Pertanto, Mélanie e Clara sono messe al bando di una società in cui per guadagnarsi la stima delle persone bisogna fare buon viso a cattivo gioco: se non sei troppo disinibita, non meriti di partecipare a un programma televisivo, e se dedichi tutti i tuoi sforzi al lavoro non puoi anche districarti in un contesto sentimentale e/o famigliare.
“Tutto per i bambini” ha dei punti di debolezza: superata la seconda parte, che vale più della metà della lunghezza totale, l’autrice sembra fare di tutto per finire le vicende raccontate col minor sforzo possibile. I due piccoli Sammy e Kimmy sono dei giovanotti, hanno molte paure e insicurezza da affrontare, eppure non sono più al centro dell’attenzione, sotto i riflettori. D’altro canto Mélanie sembra non aver imparato nulla dalla brutta esperienza in cui è stata coinvolta la figlia da piccola, il che vanifica il tentativo iniziale di mostrare un cambiamento effettivo nella sua personalità.

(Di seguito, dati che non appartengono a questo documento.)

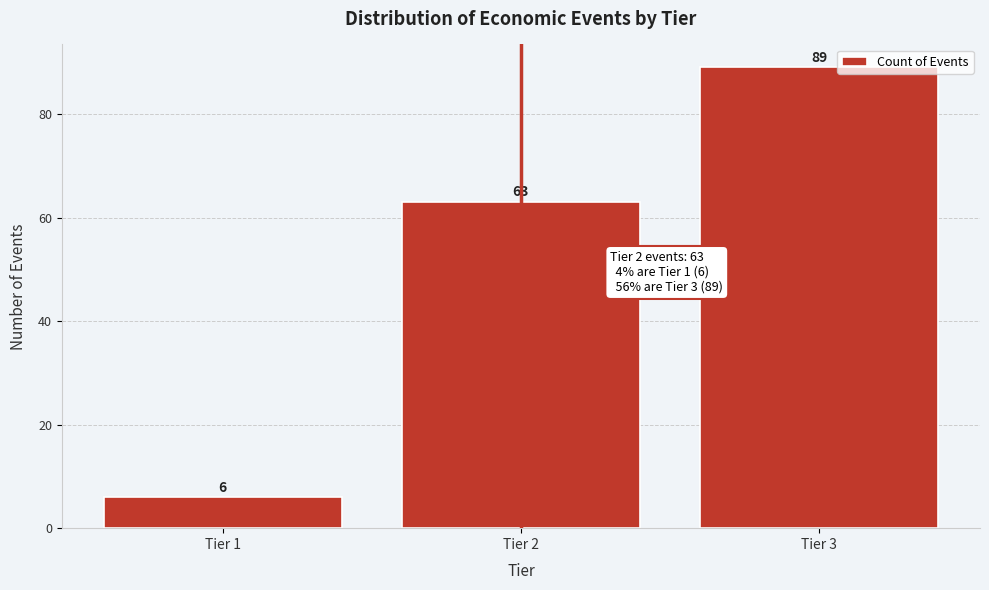

Reading left to right, list all the values displayed in this chart.

Tier 1=6	Tier 2=63	Tier 3=89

Anche i personaggi di Bruno e Cedric diventano sempre meno essenziali, scomparendo quasi del tutto e ribadendo la loro “piattezza” caratteriale, quando invece nella prima parte si poteva affermare il contrario. Ciononostante, il libro ha parecchi meriti: oltre alle interessanti tematiche sopracitate, Delphine de Vigan usa sapientemente le parole e lo fa grazie a una sintassi paratattica, in cui spiccano frasi fluide, dal ritmo serrato e incalzante.
I capitoli infatti sono molto brevi, tranne in qualche momento in cui si dilungano oltre la decina di pagine, e permettono una lettura veloce ma non per questo approssimativa. Inoltre, l’uso ricorrente di flashback alternati a fatti del presente, (narrati per altro da un narratore esterno, onnisciente ma empatico con i suoi personaggi) fa sì che il lettore possa giocare in anticipo sulle vicende. I colpi di scena, però, sono tutto fuorché prevedibili!